THE PROBLEM:
Only the line containing "loves our dog" and those after it, up to the end of the records below, are to be set down, exactly as written.

━━━━━ EXTRACTED MATERIAL

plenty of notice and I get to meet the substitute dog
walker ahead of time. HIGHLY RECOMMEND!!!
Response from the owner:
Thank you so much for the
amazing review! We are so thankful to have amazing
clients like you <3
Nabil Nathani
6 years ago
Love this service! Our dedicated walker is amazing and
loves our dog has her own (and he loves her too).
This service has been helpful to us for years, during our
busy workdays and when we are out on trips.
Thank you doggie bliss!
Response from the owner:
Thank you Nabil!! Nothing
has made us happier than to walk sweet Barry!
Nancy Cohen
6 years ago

━━━━━━━━━━

TASK RESPONSE:
loves our dog has her own (and he loves her too).
This service has been helpful to us for years, during our
busy workdays and when we are out on trips.
Thank you doggie bliss!
Response from the owner:
Thank you Nabil!! Nothing
has made us happier than to walk sweet Barry!
Nancy Cohen
6 years ago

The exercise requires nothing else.